Expect auto-recovery once amphora VMs resume. Any LB stuck provisioning_status=ERROR after ~5 min: `openstack loadbalancer failover

` and poll to ACTIVE (VIP + FIP are preserved). [REVALIDATE: timing budget on current build]

Stage 7 -- end-to-end behavioral gate

source ~/admin-openrc
bash scripts/cloud-assert.sh

GATE: CLOUD-ASSERT: PASS. Any FAIL routes to appendix-A by its message. This replaces the old jumphost-local post-maintenance-health-check.sh.

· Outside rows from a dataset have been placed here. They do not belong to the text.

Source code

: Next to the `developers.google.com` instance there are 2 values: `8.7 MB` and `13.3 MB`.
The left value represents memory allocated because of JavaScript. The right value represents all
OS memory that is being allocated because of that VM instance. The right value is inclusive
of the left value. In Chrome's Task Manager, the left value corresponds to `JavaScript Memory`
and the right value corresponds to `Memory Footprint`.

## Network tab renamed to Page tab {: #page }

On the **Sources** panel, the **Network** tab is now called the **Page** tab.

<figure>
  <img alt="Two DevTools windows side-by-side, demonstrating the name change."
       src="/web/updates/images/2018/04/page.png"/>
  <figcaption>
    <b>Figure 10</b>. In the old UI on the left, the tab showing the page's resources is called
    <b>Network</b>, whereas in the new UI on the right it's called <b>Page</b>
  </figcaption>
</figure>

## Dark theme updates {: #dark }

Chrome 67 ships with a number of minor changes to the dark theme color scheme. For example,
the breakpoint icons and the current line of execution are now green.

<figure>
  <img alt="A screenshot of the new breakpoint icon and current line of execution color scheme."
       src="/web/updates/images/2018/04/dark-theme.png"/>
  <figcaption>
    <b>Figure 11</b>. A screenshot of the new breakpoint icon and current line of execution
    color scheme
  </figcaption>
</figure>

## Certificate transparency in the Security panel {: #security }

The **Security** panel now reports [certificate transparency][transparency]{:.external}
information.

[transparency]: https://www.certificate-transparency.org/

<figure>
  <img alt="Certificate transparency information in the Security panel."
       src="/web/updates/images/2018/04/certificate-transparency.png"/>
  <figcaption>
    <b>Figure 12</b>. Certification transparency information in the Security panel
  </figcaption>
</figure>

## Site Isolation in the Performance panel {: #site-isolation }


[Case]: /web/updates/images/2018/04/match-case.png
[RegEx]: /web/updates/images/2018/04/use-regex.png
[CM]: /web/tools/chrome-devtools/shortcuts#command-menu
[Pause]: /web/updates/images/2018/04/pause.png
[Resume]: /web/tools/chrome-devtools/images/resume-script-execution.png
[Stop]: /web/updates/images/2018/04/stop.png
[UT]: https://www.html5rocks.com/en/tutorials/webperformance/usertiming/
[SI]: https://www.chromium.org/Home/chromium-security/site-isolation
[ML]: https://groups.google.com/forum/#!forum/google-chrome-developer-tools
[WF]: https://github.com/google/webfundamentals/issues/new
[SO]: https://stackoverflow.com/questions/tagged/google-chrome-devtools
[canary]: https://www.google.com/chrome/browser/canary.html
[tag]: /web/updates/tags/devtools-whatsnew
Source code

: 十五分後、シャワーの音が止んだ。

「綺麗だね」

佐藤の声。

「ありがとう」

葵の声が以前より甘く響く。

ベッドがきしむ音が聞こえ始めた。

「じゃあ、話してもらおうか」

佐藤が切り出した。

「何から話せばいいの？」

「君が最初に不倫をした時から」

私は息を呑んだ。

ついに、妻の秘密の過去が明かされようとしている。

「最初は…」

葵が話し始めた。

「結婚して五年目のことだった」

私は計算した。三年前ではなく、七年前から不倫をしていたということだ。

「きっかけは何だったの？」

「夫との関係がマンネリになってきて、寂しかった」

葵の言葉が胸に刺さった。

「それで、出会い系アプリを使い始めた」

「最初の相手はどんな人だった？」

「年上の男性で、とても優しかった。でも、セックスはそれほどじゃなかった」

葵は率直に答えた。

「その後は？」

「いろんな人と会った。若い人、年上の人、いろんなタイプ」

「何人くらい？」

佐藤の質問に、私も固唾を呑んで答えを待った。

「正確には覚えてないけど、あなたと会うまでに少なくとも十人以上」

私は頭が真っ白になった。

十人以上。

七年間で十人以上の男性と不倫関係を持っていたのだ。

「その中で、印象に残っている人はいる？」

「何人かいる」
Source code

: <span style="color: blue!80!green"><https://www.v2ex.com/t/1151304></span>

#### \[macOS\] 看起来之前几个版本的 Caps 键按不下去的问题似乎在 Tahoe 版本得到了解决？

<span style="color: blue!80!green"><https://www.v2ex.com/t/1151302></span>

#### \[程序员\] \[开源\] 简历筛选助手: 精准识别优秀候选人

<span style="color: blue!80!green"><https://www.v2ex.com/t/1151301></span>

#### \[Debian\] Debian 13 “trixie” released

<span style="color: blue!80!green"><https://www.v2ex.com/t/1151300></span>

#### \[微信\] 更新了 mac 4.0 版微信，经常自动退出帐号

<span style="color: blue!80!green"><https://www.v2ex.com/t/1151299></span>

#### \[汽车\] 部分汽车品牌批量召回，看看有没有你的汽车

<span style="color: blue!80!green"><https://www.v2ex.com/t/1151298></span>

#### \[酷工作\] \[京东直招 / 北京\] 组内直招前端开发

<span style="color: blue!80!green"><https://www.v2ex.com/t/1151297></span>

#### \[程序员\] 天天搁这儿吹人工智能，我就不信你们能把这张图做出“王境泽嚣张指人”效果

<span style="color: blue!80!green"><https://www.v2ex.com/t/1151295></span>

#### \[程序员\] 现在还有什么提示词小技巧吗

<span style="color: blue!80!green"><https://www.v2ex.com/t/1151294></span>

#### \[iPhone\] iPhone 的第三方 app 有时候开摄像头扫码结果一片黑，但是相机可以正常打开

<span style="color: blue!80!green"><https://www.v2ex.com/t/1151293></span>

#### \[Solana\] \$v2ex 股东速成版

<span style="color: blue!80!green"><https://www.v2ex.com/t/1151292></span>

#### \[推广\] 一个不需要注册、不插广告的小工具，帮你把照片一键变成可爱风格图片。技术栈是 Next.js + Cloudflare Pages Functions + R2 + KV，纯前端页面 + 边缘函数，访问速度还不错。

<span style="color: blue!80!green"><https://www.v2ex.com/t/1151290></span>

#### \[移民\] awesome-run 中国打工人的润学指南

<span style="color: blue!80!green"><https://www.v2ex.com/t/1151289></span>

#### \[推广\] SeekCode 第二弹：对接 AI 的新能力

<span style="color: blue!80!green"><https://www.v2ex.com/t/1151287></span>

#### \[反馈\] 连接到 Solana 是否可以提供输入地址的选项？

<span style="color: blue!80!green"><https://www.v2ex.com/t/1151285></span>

Quick reference (symptom -> fix)

Symptom Fix
Units in error (stuck relation-broken hook) juju resolved --no-retry <unit>
MySQL will not reform Stage 2 -- action ONLY on confirmed complete outage
Vault sealed Expected; Stage 3 manual unseal
Chassis not connected Stage 4 TLS sweep
Hypervisor down, juju green restart nova-compute on the host; recheck in 60s
LB provisioning_status=ERROR loadbalancer failover; appendix-A LB entries
Horizon login cookie failure restore _99_internal_http_cookies.py (D-044)

Open question (carried for Roosevelt)

Amphora cert validity across long outages: a resumed amphora keeps pre-shutdown cert material; if the amphora-control-plane CA rotated during the window it will fail to health-manager and be failed-over. Theoretical under default TTLs for short outages; validate explicitly on bare metal (rotate CA, hard-stop an amphora host, observe resume vs ERROR->failover) before relying on resume.